# What to do
Because the material must be preserved as it stands, copy every line exactly.

== Provided information ==

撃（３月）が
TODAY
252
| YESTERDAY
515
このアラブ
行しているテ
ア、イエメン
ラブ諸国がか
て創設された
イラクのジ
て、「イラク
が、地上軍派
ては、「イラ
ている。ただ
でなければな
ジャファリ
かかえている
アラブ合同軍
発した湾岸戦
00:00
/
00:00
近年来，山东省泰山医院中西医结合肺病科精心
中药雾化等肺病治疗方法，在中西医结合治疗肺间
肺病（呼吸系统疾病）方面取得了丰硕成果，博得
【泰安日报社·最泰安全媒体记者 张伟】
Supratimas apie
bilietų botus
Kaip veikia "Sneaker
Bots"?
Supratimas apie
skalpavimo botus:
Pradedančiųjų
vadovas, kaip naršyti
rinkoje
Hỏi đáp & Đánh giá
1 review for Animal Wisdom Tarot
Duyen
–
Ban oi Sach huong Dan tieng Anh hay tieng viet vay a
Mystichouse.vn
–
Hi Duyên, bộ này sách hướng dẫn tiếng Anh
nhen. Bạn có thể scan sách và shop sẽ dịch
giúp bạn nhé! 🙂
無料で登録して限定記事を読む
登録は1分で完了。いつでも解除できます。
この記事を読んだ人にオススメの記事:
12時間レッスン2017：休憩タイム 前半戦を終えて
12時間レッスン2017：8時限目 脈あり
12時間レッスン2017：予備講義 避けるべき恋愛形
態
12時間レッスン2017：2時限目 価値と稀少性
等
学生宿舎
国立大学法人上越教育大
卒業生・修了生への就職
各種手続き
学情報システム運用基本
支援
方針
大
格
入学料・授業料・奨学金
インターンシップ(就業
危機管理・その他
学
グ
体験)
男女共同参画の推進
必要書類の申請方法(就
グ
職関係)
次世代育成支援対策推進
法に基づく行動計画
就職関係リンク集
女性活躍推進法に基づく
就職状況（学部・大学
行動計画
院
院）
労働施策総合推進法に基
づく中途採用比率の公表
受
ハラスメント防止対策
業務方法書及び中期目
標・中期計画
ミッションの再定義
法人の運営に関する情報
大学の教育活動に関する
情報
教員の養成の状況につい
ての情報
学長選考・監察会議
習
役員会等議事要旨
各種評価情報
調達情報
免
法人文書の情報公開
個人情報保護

===

# Worked solution
撃（３月）が
TODAY
252
| YESTERDAY
515
このアラブ
行しているテ
ア、イエメン
ラブ諸国がか
て創設された
イラクのジ
て、「イラク
が、地上軍派
ては、「イラ
ている。ただ
でなければな
ジャファリ
かかえている
アラブ合同軍
発した湾岸戦
00:00
/
00:00
近年来，山东省泰山医院中西医结合肺病科精心
中药雾化等肺病治疗方法，在中西医结合治疗肺间
肺病（呼吸系统疾病）方面取得了丰硕成果，博得
【泰安日报社·最泰安全媒体记者 张伟】
Supratimas apie
bilietų botus
Kaip veikia "Sneaker
Bots"?
Supratimas apie
skalpavimo botus:
Pradedančiųjų
vadovas, kaip naršyti
rinkoje
Hỏi đáp & Đánh giá
1 review for Animal Wisdom Tarot
Duyen
–
Ban oi Sach huong Dan tieng Anh hay tieng viet vay a
Mystichouse.vn
–
Hi Duyên, bộ này sách hướng dẫn tiếng Anh
nhen. Bạn có thể scan sách và shop sẽ dịch
giúp bạn nhé! 🙂
無料で登録して限定記事を読む
登録は1分で完了。いつでも解除できます。
この記事を読んだ人にオススメの記事:
12時間レッスン2017：休憩タイム 前半戦を終えて
12時間レッスン2017：8時限目 脈あり
12時間レッスン2017：予備講義 避けるべき恋愛形
態
12時間レッスン2017：2時限目 価値と稀少性
等
学生宿舎
国立大学法人上越教育大
卒業生・修了生への就職
各種手続き
学情報システム運用基本
支援
方針
大
格
入学料・授業料・奨学金
インターンシップ(就業
危機管理・その他
学
グ
体験)
男女共同参画の推進
必要書類の申請方法(就
グ
職関係)
次世代育成支援対策推進
法に基づく行動計画
就職関係リンク集
女性活躍推進法に基づく
就職状況（学部・大学
行動計画
院
院）
労働施策総合推進法に基
づく中途採用比率の公表
受
ハラスメント防止対策
業務方法書及び中期目
標・中期計画
ミッションの再定義
法人の運営に関する情報
大学の教育活動に関する
情報
教員の養成の状況につい
ての情報
学長選考・監察会議
習
役員会等議事要旨
各種評価情報
調達情報
免
法人文書の情報公開
個人情報保護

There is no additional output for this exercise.